The Spanish source of the name of The Malago, Bedminster

Richard Coates addresses another place-name mystery of Bristol, putting forward a number of persuasive possibilities. This article explores the exotic-sounding name of the polluted three-and-a-half-mile stream which joins the Bristol Avon from the south in Bedminster.

‘Far below her former station’: Jessop, Brunel and Bristol’s Floating Harbour

The opening of the Floating Harbour on 1 May 1809 was followed by an open-air feast for 1,000 of the workers who had laboured for five years to create the world's largest area of impounded water for shipping. Unfortunately, this happy event soon degenerated into an unseemly drunken brawl apparently involving groups of English and Irish labourers, resulting in numerous arrests and personal injuries. In a sense the working class were simply standing in for rival factions among the city's elite, who were taking a breather after half a century of argument about how to modernise the ancient port of Bristol, and who would soon be at it again, once the consequences of the new harbour began to emerge. Peter Maplass retells the story of ingenious civil engineering, crediting William Jessop, and reframing Brunel’s contribution.

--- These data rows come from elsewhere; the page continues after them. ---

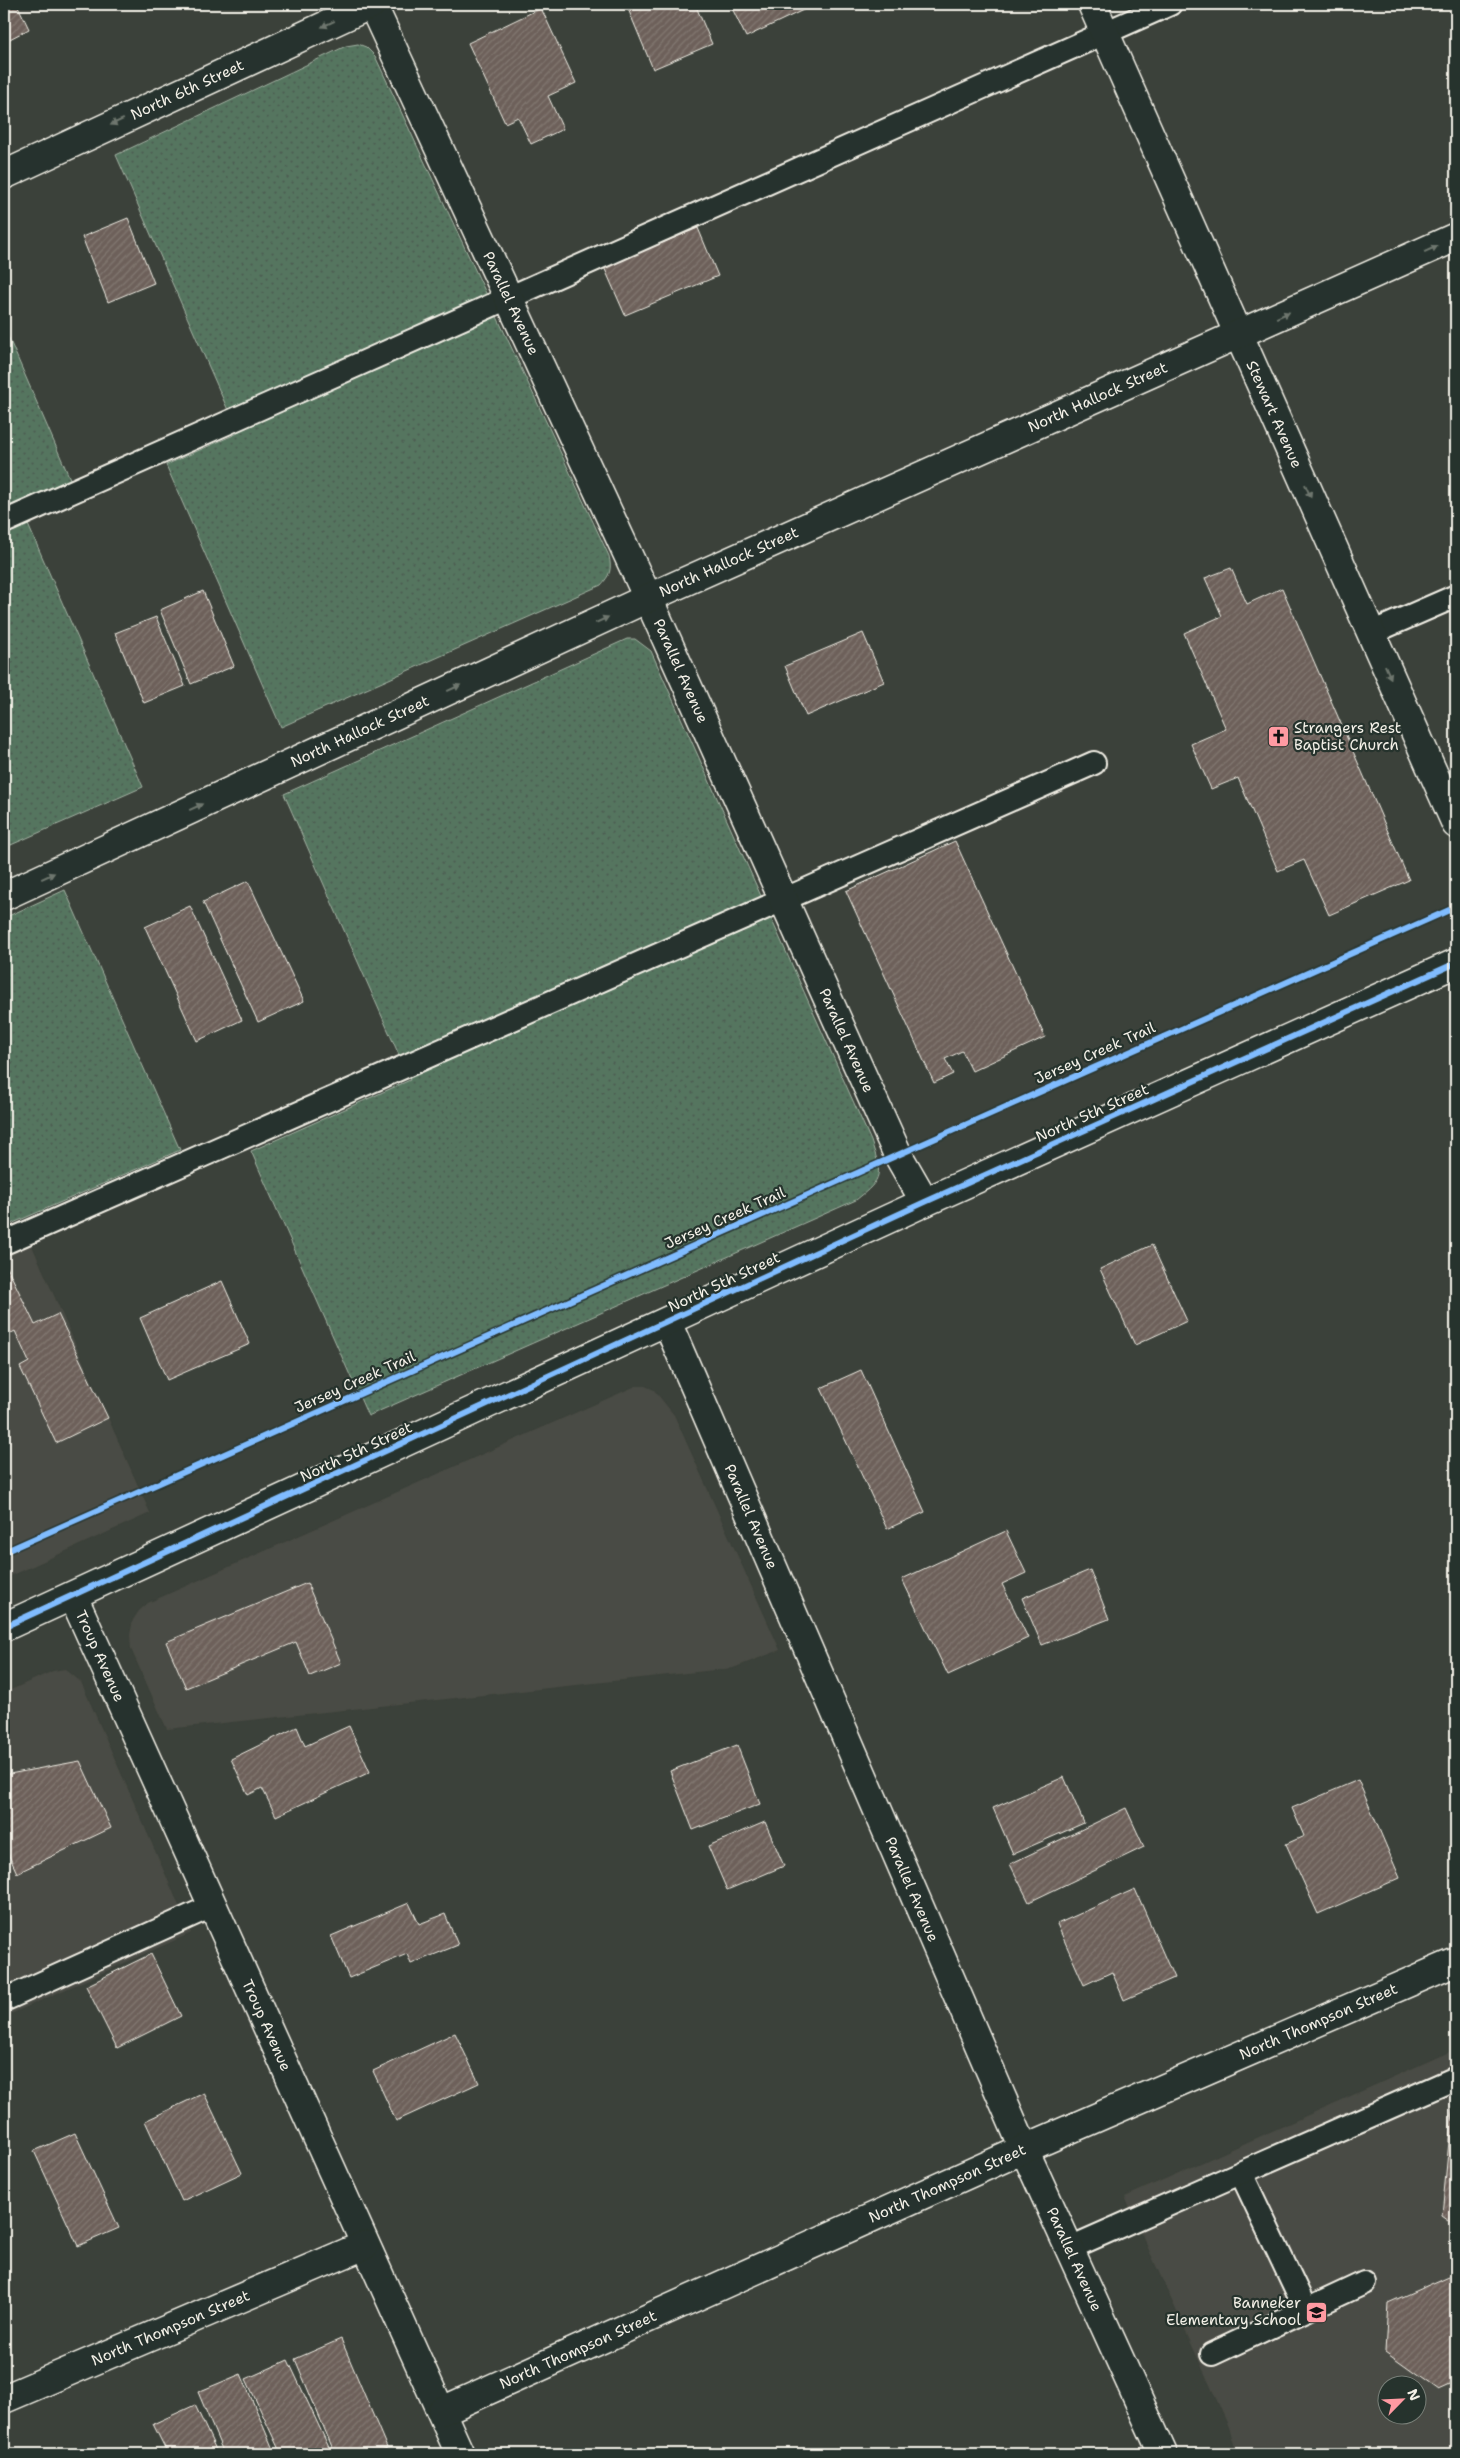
<svg xmlns="http://www.w3.org/2000/svg" width="1460" height="2458" viewBox="0 0 1460 2458" font-family="'Shantell Sans',sans-serif">
<style>
.built{fill:#4a4b44;fill-rule:evenodd}
.grass{fill:url(#grass-dots);stroke:#a4b3a4}
.building{fill:url(#building-hatch);stroke:#f4f1e8}
.lines{fill:none;stroke-linecap:round;stroke-linejoin:round}
.lane-casing{stroke:#f4f1e8;stroke-width:26}
.street-casing{stroke:#f4f1e8;stroke-width:31}
.secondary-casing{stroke:#f4f1e8;stroke-width:31}
.lane{stroke:#26332d;stroke-width:22}
.street{stroke:#26332d;stroke-width:28}
.secondary{stroke:#26332d;stroke-width:28}
.cycleway-casing{stroke:#26332d;stroke-width:9}
.cycleway{stroke:#80bcff;stroke-width:6}
.oneway{fill:#6e766e}
.labels{text-anchor:middle;dominant-baseline:central;stroke-width:4.5;stroke-linejoin:round;paint-order:stroke}
.street-label{font-size:15px;fill:#f4f1e8;stroke:#26332d}
.poi-label{font-size:15px;fill:#f4f1e8;stroke:#26332d;text-anchor:start}
</style>
<defs>
<pattern id="grass-dots" width="8" height="8" patternUnits="userSpaceOnUse" patternTransform="scale(1.25)"><rect width="8" height="8" fill="#54755f"/><path d="M2 2h.1M6 6h.1" fill="none" stroke="#4e5c51" stroke-width="1.8" stroke-linecap="round"/></pattern>
<pattern id="building-hatch" width="6" height="6" patternUnits="userSpaceOnUse" patternTransform="scale(1.25)"><rect width="6" height="6" fill="#6d615a"/><path d="M-1 1l2-2M0 6l6-6M5 7l2-2" fill="none" stroke="#827872"/></pattern>
</defs>
<rect width="100%" height="100%" fill="#3b413a"/>
<filter id="ink" filterUnits="userSpaceOnUse"><feTurbulence type="fractalNoise" baseFrequency=".02" numOctaves="2"/><feDisplacementMap in="SourceGraphic" scale="10" xChannelSelector="R" yChannelSelector="G"/><feConvolveMatrix kernelMatrix="1 2 1 2 8 2 1 2 1" color-interpolation-filters="sRGB"/></filter>
<g filter="url(#ink)">
<!-- built -->
<g class="built">
<polygon points="21,1221 150,1513 4,1579 4,1228"/>
<polygon points="636,1386 645,1386 654,1390 674,1415 780,1650 733,1668 167,1729 131,1649 130,1635 133,1620 139,1611 148,1603"/>
<polygon points="65,1669 81,1682 191,1933 4,2017 4,1693 53,1671"/>
<path d="M1456 2049V2454H1237L1229 2427 1125 2197ZM1388 2386H1418V2416H1388Z"/>
</g>
<!-- grass -->
<g class="grass">
<path d="M358 44 366 47 375 56 609 556C612 570 610 575 601 585L281 727 166 465 238 433 116 155 346 46Z"/>
<polygon points="4,327 71,481 19,504 143,787 4,848"/>
<path d="M627 639H635L651 651 871 1141C882 1174 884 1178 856 1200L368 1416 251 1151 410 1080 284 794Z"/>
<polygon points="65,890 180,1150 4,1227 4,918"/>
</g>
<!-- building -->
<g class="building">
<polygon points="4,4 17,4 29,29 4,42"/>
<polygon points="626,4 695,4 712,44 653,69"/>
<polygon points="730,4 816,4 746,37"/>
<polygon points="541,8 576,83 548,96 563,129 531,144 518,117 505,123 468,43"/>
<polygon points="128,218 154,283 108,302 82,237"/>
<polygon points="698,228 718,276 625,315 604,267"/>
<polygon points="1231,568 1247,604 1282,588 1409,880 1329,915 1304,860 1278,871 1238,778 1211,789 1191,744 1226,729 1184,633 1222,616 1205,578"/>
<polygon points="203,591 234,666 191,684 160,610"/>
<polygon points="156,617 185,686 144,703 115,633"/>
<polygon points="863,633 884,682 806,716 785,666"/>
<polygon points="955,841 1045,1037 972,1071 962,1051 945,1059 953,1074 934,1083 846,891"/>
<polygon points="248,881 304,1001 258,1022 203,902"/>
<polygon points="190,906 242,1020 197,1041 145,927"/>
<polygon points="1152,1245 1187,1321 1135,1345 1100,1269"/>
<polygon points="6,1265 35,1325 58,1314 108,1418 56,1443 20,1367 29,1362 15,1331 4,1337 4,1266"/>
<polygon points="222,1281 250,1344 167,1380 140,1318"/>
<polygon points="861,1370 925,1512 887,1529 821,1388"/>
<polygon points="1006,1531 1026,1573 1002,1584 1028,1638 948,1675 902,1579"/>
<polygon points="1090,1570 1109,1619 1042,1645 1022,1598"/>
<polygon points="307,1583 341,1663 310,1676 296,1642 186,1688 166,1642"/>
<polygon points="349,1726 370,1772 276,1816 262,1788 248,1795 231,1759 297,1727 305,1746"/>
<polygon points="737,1745 760,1804 693,1830 670,1771"/>
<polygon points="80,1761 111,1828 17,1873 4,1845 4,1775"/>
<polygon points="1064,1777 1084,1823 1013,1854 993,1808"/>
<polygon points="1358,1780 1400,1878 1318,1914 1286,1844 1304,1836 1292,1808"/>
<polygon points="1126,1808 1144,1847 1029,1902 1010,1864"/>
<polygon points="765,1822 784,1866 727,1890 708,1846"/>
<polygon points="1135,1889 1174,1978 1124,2000 1112,1972 1084,1985 1057,1924"/>
<polygon points="409,1903 419,1924 445,1914 458,1945 411,1964 407,1954 349,1978 331,1936"/>
<polygon points="151,1954 181,2016 117,2048 86,1986"/>
<polygon points="455,2033 479,2083 396,2121 373,2071"/>
<polygon points="204,2093 242,2173 182,2201 145,2121"/>
<polygon points="1456,2098 1456,2225 1442,2215 1453,2099"/>
<polygon points="75,2133 119,2228 78,2246 34,2151"/>
<polygon points="1449,2276 1456,2281 1456,2382 1438,2390 1385,2352 1388,2303"/>
<polygon points="341,2339 387,2448 372,2454 335,2454 295,2359"/>
<polygon points="288,2360 332,2454 281,2454 246,2379"/>
<polygon points="241,2374 275,2454 224,2454 198,2392"/>
<polygon points="195,2405 218,2454 168,2454 153,2424"/>
</g>
<g class="lines">
<defs>
<g id="lane">
<polyline points="4,522 1170,4"/>
<polyline points="1371,633 1456,596"/>
<polyline points="4,1243 1094,763"/>
<polyline points="4,2000 212,1906"/>
<polyline points="1241,2173 1306,2310"/>
<polyline points="1070,2248 1456,2078"/>
<polyline points="1212,2354 1364,2283"/>
</g>
<g id="street">
<path id="s1" d="M372 4 648 598 898 1155 925 1202"/>
<path id="s2" d="M1092 4 1456 824"/>
<path id="s3" d="M4 175 372 4"/>
<path id="s4" d="M4 896 648 598 1456 237"/>
<path id="s5" d="M667 1322 1024 2149 1163 2454"/>
<path id="s6" d="M73 1596 460 2454"/>
<path id="s7" d="M4 2399 365 2245"/>
<path id="s8" d="M442 2411 1024 2149 1456 1962"/>
</g>
<polyline id="secondary" points="4,1627 925,1202 1456,963"/>
</defs>
<!-- lane casing -->
<use href="#lane" class="lane-casing"/>
<!-- street casing -->
<use href="#street" class="street-casing"/>
<!-- secondary casing -->
<use href="#secondary" class="secondary-casing"/>
<!-- lane -->
<use href="#lane" class="lane"/>
<!-- street -->
<use href="#street" class="street"/>
<!-- secondary -->
<use href="#secondary" class="secondary"/>
<defs>
<g id="cycleway">
<polyline points="4,1552 1456,907"/>
<polyline points="4,1627 925,1202 1456,963"/>
</g>
</defs>
<!-- cycleway casing -->
<use href="#cycleway" class="cycleway-casing"/>
<!-- cycleway -->
<use href="#cycleway" class="cycleway"/>
</g>
<!-- one-way arrows -->
<defs><path id="oneway-solid" d="M-6-.8H1V-3.2L6.5 0L1 3.2V.8H-6Z" transform="scale(1.25)"/></defs>
<g class="oneway">
<use href="#oneway-solid" transform="translate(328 24) rotate(155)"/>
<use href="#oneway-solid" transform="translate(117 122) rotate(155)"/>
<use href="#oneway-solid" transform="translate(1431 249) rotate(-24)"/>
<use href="#oneway-solid" transform="translate(1283 315) rotate(-24)"/>
<use href="#oneway-solid" transform="translate(1308 491) rotate(66)"/>
<use href="#oneway-solid" transform="translate(602 620) rotate(-25)"/>
<use href="#oneway-solid" transform="translate(1388 672) rotate(66)"/>
<use href="#oneway-solid" transform="translate(454 688) rotate(-25)"/>
<use href="#oneway-solid" transform="translate(196 807) rotate(-25)"/>
<use href="#oneway-solid" transform="translate(48 876) rotate(-25)"/>
</g>
</g>
<!-- icons -->
<defs>
<symbol id="church-square" viewBox="-11 -11 22 22"><rect x="-9" y="-9" width="18" height="18" rx="4" fill="#ff9aa2" stroke="#26332d"/><path d="M-1.2-6h2.4v3.5h3.3v2.4h-3.3V6h-2.4V-.1h-3.3v-2.4h3.3Z" fill="#111"/></symbol>
<symbol id="school-square" viewBox="-11 -11 22 22"><rect x="-9" y="-9" width="18" height="18" rx="4" fill="#ff9aa2" stroke="#26332d"/><path d="M0-5L7-2L0 1L-7-2ZM-4 1L0 2.5L4 1V4Q0 6-4 4Z" fill="#111"/></symbol>
</defs>
<g fill-rule="evenodd">
<use href="#church-square" x="1266" y="724" width="25" height="25"/>
<use href="#school-square" x="1304" y="2300" width="25" height="25"/>
</g>
<g class="labels">
<!-- street labels -->
<g class="street-label">
<text stroke="none"><textPath href="#s3" startOffset="202">North 6th Street</textPath></text>
<text stroke="none"><textPath href="#s1" startOffset="330">Parallel Avenue</textPath></text>
<text stroke="none"><textPath href="#s4" startOffset="1202">North Hallock Street</textPath></text>
<text stroke="none"><textPath href="#s2" startOffset="449">Stewart Avenue</textPath></text>
<text stroke="none"><textPath href="#s4" startOffset="798">North Hallock Street</textPath></text>
<text stroke="none"><textPath href="#s1" startOffset="735">Parallel Avenue</textPath></text>
<text stroke="none"><textPath href="#s4" startOffset="392">North Hallock Street</textPath></text>
<text stroke="none"><textPath href="#s1" startOffset="1140">Parallel Avenue</textPath></text>
<text transform="translate(1095 1053) rotate(-24)">Jersey Creek Trail</text>
<text transform="translate(1092 1113) rotate(-24)">North 5th Street</text>
<text transform="translate(725 1218) rotate(-24)">Jersey Creek Trail</text>
<text transform="translate(724 1282) rotate(-25)">North 5th Street</text>
<text transform="translate(355 1382) rotate(-24)">Jersey Creek Trail</text>
<text transform="translate(356 1452) rotate(-25)">North 5th Street</text>
<text stroke="none"><textPath href="#s5" startOffset="212">Parallel Avenue</textPath></text>
<text stroke="none"><textPath href="#s6" startOffset="66">Troup Avenue</textPath></text>
<text stroke="none"><textPath href="#s5" startOffset="618">Parallel Avenue</textPath></text>
<text stroke="none"><textPath href="#s8" startOffset="959">North Thompson Street</textPath></text>
<text stroke="none"><textPath href="#s6" startOffset="471">Troup Avenue</textPath></text>
<text stroke="none"><textPath href="#s8" startOffset="554">North Thompson Street</textPath></text>
<text stroke="none"><textPath href="#s5" startOffset="1022">Parallel Avenue</textPath></text>
<text stroke="none"><textPath href="#s7" startOffset="181">North Thompson Street</textPath></text>
<text stroke="none"><textPath href="#s8" startOffset="149">North Thompson Street</textPath></text>
</g>
<!-- poi labels -->
<g class="poi-label">
<text x="1294" y="728">Strangers Rest<tspan x="1294" dy="17">Baptist Church</tspan></text>
<text x="1301" y="2303" text-anchor="end">Banneker<tspan x="1301" dy="17">Elementary School</tspan></text>
</g>
</g>
<!-- margin -->
<rect width="1460" height="2458" fill="none" stroke="#26332d" stroke-width="20"/>
<rect x="10" y="10" width="1440" height="2438" fill="none" stroke="#f4f1e8" stroke-width="2" filter="url(#ink)"/>
<!-- north arrow -->
<g transform="translate(1402 2400) rotate(66)"><circle r="24" fill="#26332d" stroke="#787f78"/>
<path d="M0-4L9 19L0 12L-9 19Z" fill="#ff9aa2"/>
<text y="-8" font-size="14" font-weight="bold" text-anchor="middle" fill="#f4f1e8">N</text>
</g>
</svg>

The Severn District Sea Fencibles 1803 to 1810

Although the greatest popular movement in Georgian Britain was probably that formed around military volunteering during the wars against Revolutionary and Napoleonic France, historians have written comparatively little on the subject and even when an attempt has been made the maritime volunteers have hardly ever commanded more than a few vague paragraphs. This is unfortunate as an examination of pay lists in the Public Record Office, letters in the Bristol Record Office and the columns of contemporary local newspapers have revealed a useful amount of information. John Penny investigates this shadowy corps, put in place to protect the Severn Estuary against possible French naval incursions.